• [What you should do]:
Reproduce every one of the rows below line for line, without changing a single character.

···

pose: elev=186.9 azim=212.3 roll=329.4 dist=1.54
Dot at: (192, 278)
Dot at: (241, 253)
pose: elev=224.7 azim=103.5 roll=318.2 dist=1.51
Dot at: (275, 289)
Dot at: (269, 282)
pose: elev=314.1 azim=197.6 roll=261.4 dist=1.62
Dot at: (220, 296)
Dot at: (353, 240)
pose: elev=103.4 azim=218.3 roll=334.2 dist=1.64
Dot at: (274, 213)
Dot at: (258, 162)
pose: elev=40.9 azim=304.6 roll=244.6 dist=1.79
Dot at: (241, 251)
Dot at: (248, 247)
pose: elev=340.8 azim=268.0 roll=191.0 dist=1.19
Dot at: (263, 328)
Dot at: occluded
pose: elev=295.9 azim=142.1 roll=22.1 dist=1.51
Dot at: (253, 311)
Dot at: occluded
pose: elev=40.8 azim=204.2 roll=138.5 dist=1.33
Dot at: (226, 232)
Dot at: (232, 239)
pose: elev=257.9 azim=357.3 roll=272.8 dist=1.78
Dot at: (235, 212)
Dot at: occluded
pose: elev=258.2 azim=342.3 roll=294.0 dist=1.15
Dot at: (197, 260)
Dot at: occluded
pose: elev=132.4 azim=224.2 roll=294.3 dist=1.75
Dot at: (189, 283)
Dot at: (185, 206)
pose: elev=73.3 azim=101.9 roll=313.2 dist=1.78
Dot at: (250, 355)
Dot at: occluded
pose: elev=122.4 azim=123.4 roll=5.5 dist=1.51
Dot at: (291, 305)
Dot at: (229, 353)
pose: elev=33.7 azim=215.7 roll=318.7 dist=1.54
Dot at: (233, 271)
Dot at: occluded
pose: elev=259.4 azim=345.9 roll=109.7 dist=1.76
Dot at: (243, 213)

···

• [Solution to this task]:
pose: elev=186.9 azim=212.3 roll=329.4 dist=1.54
Dot at: (192, 278)
Dot at: (241, 253)
pose: elev=224.7 azim=103.5 roll=318.2 dist=1.51
Dot at: (275, 289)
Dot at: (269, 282)
pose: elev=314.1 azim=197.6 roll=261.4 dist=1.62
Dot at: (220, 296)
Dot at: (353, 240)
pose: elev=103.4 azim=218.3 roll=334.2 dist=1.64
Dot at: (274, 213)
Dot at: (258, 162)
pose: elev=40.9 azim=304.6 roll=244.6 dist=1.79
Dot at: (241, 251)
Dot at: (248, 247)
pose: elev=340.8 azim=268.0 roll=191.0 dist=1.19
Dot at: (263, 328)
Dot at: occluded
pose: elev=295.9 azim=142.1 roll=22.1 dist=1.51
Dot at: (253, 311)
Dot at: occluded
pose: elev=40.8 azim=204.2 roll=138.5 dist=1.33
Dot at: (226, 232)
Dot at: (232, 239)
pose: elev=257.9 azim=357.3 roll=272.8 dist=1.78
Dot at: (235, 212)
Dot at: occluded
pose: elev=258.2 azim=342.3 roll=294.0 dist=1.15
Dot at: (197, 260)
Dot at: occluded
pose: elev=132.4 azim=224.2 roll=294.3 dist=1.75
Dot at: (189, 283)
Dot at: (185, 206)
pose: elev=73.3 azim=101.9 roll=313.2 dist=1.78
Dot at: (250, 355)
Dot at: occluded
pose: elev=122.4 azim=123.4 roll=5.5 dist=1.51
Dot at: (291, 305)
Dot at: (229, 353)
pose: elev=33.7 azim=215.7 roll=318.7 dist=1.54
Dot at: (233, 271)
Dot at: occluded
pose: elev=259.4 azim=345.9 roll=109.7 dist=1.76
Dot at: (243, 213)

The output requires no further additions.